PROBLEM DESCRIPTION: Look below and pull out each line with the word "avec".

[Stored data entries]

○ ○ ○ ○ ○ ○ ○

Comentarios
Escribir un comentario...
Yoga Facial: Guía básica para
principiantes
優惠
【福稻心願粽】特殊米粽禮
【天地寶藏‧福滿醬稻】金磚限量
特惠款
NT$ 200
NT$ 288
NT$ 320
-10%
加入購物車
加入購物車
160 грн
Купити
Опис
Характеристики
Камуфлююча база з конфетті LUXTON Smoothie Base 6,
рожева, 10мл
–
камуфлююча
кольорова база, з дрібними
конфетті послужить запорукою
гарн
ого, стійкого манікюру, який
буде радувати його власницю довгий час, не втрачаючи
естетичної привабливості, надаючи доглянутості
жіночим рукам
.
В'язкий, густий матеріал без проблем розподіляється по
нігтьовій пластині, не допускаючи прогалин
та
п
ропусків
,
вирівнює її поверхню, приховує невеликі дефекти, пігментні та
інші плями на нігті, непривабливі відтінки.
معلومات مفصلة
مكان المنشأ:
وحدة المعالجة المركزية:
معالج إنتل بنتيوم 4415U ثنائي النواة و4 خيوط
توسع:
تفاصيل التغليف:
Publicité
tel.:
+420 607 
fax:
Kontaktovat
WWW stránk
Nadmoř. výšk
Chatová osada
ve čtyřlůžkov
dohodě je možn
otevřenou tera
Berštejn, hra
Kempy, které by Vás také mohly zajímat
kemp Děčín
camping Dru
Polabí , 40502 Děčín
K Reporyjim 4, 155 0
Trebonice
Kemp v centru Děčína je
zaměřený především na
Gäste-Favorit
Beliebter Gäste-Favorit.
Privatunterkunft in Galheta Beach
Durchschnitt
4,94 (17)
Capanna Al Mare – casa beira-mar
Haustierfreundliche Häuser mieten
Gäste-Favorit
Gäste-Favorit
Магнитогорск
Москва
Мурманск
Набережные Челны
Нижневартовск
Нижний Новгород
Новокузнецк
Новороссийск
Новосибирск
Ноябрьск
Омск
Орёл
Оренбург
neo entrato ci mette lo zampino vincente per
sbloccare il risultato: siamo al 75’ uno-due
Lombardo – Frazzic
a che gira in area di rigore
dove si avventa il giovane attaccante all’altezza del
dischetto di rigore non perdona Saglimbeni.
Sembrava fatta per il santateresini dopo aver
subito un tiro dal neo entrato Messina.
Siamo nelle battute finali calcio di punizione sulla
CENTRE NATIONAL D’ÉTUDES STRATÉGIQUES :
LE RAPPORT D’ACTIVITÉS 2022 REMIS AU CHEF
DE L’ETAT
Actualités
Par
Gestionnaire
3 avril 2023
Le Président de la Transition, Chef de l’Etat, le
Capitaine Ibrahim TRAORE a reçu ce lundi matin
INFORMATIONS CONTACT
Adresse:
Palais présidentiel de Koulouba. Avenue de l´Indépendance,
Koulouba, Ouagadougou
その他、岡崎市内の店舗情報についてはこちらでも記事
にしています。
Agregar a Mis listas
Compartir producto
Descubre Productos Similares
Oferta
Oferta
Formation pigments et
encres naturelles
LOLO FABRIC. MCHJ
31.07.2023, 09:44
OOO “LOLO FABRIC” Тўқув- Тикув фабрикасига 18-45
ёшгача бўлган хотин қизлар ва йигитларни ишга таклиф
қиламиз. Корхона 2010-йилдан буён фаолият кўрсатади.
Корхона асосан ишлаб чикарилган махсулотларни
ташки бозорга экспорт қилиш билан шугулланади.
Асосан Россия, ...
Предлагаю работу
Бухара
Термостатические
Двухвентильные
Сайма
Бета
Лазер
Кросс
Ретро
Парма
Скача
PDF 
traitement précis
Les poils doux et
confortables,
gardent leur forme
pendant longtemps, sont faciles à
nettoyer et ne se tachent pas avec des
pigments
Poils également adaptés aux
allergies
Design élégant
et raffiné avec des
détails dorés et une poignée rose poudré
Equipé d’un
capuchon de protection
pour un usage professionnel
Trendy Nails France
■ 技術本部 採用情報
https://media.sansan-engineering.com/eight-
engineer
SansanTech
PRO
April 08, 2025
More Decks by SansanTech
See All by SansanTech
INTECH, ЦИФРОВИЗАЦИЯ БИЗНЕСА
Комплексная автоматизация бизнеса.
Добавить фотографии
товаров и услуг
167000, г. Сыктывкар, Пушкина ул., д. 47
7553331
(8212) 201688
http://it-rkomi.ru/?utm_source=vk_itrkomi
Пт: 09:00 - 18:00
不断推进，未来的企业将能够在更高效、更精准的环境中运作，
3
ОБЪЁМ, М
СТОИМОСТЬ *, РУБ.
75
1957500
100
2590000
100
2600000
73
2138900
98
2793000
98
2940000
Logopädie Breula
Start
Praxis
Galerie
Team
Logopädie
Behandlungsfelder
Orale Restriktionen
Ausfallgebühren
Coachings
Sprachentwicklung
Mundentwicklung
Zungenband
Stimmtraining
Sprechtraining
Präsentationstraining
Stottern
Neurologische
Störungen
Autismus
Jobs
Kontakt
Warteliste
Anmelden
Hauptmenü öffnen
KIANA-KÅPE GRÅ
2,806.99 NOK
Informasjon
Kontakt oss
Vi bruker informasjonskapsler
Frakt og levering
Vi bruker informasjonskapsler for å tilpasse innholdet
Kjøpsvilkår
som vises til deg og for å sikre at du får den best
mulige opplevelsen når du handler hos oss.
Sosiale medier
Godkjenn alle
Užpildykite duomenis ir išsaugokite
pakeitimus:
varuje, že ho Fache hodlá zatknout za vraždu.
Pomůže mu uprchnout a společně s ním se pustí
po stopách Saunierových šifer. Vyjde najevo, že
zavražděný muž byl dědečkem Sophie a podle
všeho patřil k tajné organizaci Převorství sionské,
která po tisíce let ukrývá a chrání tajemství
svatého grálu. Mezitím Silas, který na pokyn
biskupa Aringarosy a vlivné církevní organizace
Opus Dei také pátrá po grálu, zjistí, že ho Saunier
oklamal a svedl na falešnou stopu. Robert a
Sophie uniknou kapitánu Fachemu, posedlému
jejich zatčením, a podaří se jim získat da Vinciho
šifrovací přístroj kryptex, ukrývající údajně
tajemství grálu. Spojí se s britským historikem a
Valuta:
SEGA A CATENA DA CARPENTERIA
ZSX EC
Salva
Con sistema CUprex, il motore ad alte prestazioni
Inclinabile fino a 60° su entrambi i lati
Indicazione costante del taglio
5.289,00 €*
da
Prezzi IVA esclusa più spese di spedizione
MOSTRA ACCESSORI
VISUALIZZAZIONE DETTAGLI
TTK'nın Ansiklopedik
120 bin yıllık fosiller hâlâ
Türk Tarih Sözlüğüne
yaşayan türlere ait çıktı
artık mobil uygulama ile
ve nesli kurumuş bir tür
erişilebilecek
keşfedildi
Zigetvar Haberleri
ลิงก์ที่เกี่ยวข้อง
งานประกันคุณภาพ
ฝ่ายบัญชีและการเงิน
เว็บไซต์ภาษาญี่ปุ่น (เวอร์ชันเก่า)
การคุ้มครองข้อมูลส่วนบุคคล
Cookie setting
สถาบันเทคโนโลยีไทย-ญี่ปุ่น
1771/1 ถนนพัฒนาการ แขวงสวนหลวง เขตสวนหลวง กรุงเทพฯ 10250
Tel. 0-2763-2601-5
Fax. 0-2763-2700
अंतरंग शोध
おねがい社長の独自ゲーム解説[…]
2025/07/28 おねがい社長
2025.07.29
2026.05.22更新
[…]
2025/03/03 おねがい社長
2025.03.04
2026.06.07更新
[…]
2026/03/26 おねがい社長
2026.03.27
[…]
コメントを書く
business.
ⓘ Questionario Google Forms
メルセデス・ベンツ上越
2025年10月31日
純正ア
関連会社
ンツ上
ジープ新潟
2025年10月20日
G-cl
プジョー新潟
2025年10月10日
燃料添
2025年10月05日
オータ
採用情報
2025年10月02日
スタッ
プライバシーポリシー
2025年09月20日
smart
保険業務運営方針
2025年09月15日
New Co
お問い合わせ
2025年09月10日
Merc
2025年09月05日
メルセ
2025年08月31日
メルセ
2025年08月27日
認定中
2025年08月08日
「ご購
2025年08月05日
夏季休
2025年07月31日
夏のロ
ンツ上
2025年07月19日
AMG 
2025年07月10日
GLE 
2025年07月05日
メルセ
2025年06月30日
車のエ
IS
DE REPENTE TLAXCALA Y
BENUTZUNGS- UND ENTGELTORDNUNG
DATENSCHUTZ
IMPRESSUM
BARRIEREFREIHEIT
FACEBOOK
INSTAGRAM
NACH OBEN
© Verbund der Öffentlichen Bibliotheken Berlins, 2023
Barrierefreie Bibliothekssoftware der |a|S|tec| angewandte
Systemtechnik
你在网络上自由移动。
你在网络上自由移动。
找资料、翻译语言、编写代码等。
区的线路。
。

○ ○ ○ ○ ○ ○ ○

WRITTEN SOLUTION:
nettoyer et ne se tachent pas avec des
et raffiné avec des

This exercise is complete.